Web servers have known error messages and formats. If one is not familiar with how they look, searching online for them would provide examples. Another way would be to look into their documentation, or simply setup a server locally and discover the errors by going through the pages that the web server uses.
In order to trigger error messages, a tester must:
Search for random files and folders that will not be found (404s).
Try to request folders that exist and see the server behavior (403s, blank page, or directory listing).
Try sending a request that breaks the HTTP RFC. One example would be to send a very large path, break the headers format, or change the HTTP version.
Even if errors are handled on the application level, breaking the HTTP RFC may make the integrated web server show itself since it has to handle the request, and developers forget to override these errors.
8.2 Testing for Stack Traces
Applications
Applications are the most susceptible to let out a wide variety of error messages, which include: stack traces, memory dumps, mishandled exceptions, and generic errors. This happens due to the fact that applications are custom built most of the time and the developers need to observe and handle all possible error cases (or have a global error catching mechanism), and these errors can appear from integrations with other services.

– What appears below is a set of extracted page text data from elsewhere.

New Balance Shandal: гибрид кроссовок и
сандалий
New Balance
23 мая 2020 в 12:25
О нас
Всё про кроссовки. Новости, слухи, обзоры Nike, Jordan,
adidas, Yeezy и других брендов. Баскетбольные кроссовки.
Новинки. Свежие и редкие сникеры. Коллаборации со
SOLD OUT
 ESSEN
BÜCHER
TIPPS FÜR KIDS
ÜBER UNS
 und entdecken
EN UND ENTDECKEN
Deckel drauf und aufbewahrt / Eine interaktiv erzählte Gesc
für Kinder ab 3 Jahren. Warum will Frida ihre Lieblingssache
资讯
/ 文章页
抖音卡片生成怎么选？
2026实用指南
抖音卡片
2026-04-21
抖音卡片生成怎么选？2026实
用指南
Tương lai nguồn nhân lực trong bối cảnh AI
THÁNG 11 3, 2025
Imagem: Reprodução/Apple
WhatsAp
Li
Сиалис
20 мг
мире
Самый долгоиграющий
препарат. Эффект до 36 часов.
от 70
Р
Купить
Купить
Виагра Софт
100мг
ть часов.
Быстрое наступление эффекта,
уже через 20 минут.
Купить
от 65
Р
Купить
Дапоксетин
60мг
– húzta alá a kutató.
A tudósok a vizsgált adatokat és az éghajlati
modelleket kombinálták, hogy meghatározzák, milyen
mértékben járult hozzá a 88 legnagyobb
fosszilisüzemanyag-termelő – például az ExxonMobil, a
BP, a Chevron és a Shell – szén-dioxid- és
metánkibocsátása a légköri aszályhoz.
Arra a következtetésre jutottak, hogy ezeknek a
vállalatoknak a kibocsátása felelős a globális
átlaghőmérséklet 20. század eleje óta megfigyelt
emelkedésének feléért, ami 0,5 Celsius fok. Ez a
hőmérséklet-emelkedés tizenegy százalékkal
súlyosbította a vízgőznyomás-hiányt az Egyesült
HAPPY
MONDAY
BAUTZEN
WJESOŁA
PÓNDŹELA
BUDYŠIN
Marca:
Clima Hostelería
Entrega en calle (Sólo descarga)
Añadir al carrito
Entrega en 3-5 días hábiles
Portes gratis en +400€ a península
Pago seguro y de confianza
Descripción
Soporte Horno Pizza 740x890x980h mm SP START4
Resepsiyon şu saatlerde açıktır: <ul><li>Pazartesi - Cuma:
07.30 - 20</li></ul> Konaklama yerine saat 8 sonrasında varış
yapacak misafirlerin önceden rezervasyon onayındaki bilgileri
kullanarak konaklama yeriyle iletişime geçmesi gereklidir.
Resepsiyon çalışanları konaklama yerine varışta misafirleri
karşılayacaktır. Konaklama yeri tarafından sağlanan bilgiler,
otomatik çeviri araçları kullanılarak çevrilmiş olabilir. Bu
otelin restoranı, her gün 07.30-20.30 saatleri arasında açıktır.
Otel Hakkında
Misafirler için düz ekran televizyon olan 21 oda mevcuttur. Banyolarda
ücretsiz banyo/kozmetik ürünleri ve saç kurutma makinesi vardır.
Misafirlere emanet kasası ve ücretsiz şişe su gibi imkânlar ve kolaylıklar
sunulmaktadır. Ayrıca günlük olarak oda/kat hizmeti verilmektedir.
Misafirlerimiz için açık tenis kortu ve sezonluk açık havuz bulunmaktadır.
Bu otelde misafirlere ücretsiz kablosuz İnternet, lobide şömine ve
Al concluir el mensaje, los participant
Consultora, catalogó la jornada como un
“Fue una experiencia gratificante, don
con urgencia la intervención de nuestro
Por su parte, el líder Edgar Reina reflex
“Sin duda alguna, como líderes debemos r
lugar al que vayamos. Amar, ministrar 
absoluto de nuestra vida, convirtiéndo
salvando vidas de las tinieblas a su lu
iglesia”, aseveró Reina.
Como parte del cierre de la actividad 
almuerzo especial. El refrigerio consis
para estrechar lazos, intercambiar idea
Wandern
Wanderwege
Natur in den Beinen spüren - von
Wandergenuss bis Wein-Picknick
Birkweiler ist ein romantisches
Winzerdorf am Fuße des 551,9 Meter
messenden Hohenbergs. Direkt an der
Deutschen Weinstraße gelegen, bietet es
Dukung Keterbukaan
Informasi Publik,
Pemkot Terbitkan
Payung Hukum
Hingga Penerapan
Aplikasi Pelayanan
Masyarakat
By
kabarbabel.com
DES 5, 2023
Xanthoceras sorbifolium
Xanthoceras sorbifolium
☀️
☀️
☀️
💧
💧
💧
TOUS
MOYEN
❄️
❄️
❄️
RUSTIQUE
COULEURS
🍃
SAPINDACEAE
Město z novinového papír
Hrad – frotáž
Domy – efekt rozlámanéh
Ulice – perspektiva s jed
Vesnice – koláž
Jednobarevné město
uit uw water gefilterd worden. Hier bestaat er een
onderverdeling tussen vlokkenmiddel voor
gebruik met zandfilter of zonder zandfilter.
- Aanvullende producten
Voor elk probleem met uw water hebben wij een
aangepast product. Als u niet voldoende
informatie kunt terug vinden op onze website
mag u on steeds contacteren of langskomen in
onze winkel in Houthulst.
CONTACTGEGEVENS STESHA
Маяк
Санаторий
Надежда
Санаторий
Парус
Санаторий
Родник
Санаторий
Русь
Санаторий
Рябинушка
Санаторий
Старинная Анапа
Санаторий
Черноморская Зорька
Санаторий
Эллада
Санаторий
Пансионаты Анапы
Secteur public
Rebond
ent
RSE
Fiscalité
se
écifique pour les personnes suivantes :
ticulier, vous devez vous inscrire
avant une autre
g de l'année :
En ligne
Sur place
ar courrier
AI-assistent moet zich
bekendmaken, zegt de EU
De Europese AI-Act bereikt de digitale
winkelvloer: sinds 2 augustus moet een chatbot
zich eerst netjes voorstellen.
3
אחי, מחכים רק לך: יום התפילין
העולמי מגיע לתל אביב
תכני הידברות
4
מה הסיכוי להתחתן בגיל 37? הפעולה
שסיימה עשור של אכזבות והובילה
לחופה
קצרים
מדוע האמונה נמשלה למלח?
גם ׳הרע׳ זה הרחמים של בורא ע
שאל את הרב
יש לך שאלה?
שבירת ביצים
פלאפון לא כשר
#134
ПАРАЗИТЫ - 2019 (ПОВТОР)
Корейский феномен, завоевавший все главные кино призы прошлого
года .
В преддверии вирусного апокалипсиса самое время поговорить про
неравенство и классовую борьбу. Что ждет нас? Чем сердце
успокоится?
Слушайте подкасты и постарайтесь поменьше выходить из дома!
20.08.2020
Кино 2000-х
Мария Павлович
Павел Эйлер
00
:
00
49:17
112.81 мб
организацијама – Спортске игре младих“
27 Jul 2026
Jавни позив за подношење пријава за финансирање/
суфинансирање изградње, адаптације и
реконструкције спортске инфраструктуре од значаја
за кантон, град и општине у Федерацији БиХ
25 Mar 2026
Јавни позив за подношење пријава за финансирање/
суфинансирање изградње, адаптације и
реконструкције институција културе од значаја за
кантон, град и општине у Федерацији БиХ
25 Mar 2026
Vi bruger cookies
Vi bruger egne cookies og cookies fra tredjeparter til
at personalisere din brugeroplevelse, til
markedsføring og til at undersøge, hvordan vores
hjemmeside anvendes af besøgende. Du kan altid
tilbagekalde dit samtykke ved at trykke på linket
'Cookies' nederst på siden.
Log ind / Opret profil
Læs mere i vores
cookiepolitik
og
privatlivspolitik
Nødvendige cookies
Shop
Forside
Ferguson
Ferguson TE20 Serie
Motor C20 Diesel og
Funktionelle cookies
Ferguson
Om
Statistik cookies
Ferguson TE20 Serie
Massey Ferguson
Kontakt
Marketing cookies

In order to make an application throw these errors, a tester must:
Identify possible input points where the application is expecting data.
Analyse the expected input type (strings, integers, JSON, XML, etc.).
Fuzz every input point based on the previous steps to have a more focused test scenario.
Fuzzing every input with all possible injections is not the best solution unless you have unlimited testing time and the application can handle that much input.
If fuzzing isn’t an option, handpick viable inputs that have the highest chance to break a certain parser (e.g. a closing bracket for a JSON body, a large text where only a couple of characters are expected, CLRF injection with parameters that might be parsed by servers and input validation controls, special characters that aren’t applicable for file names, etc.).
Fuzzing with jargon data should be ran for every type as sometimes the interpreters will break outside of the developer’s exception handling.
Understand the service responding with the error message and try to make a more refined fuzz list to bring out more information or error details from that service (it could be a database, a standalone service, etc.).
Error messages are sometimes the main weakness in mapping out systems, especially under a microservice architecture. If services are not properly set to handle errors in a generic and uniform manner, error messages would let a tester identify which service handles which requests, and allows for a more focused attack per service.
The tester needs to keep a vigilant eye for the response type. Sometimes errors are returned as success with an error body, hide the error in a 302, or simply by having a custom way of representing that error.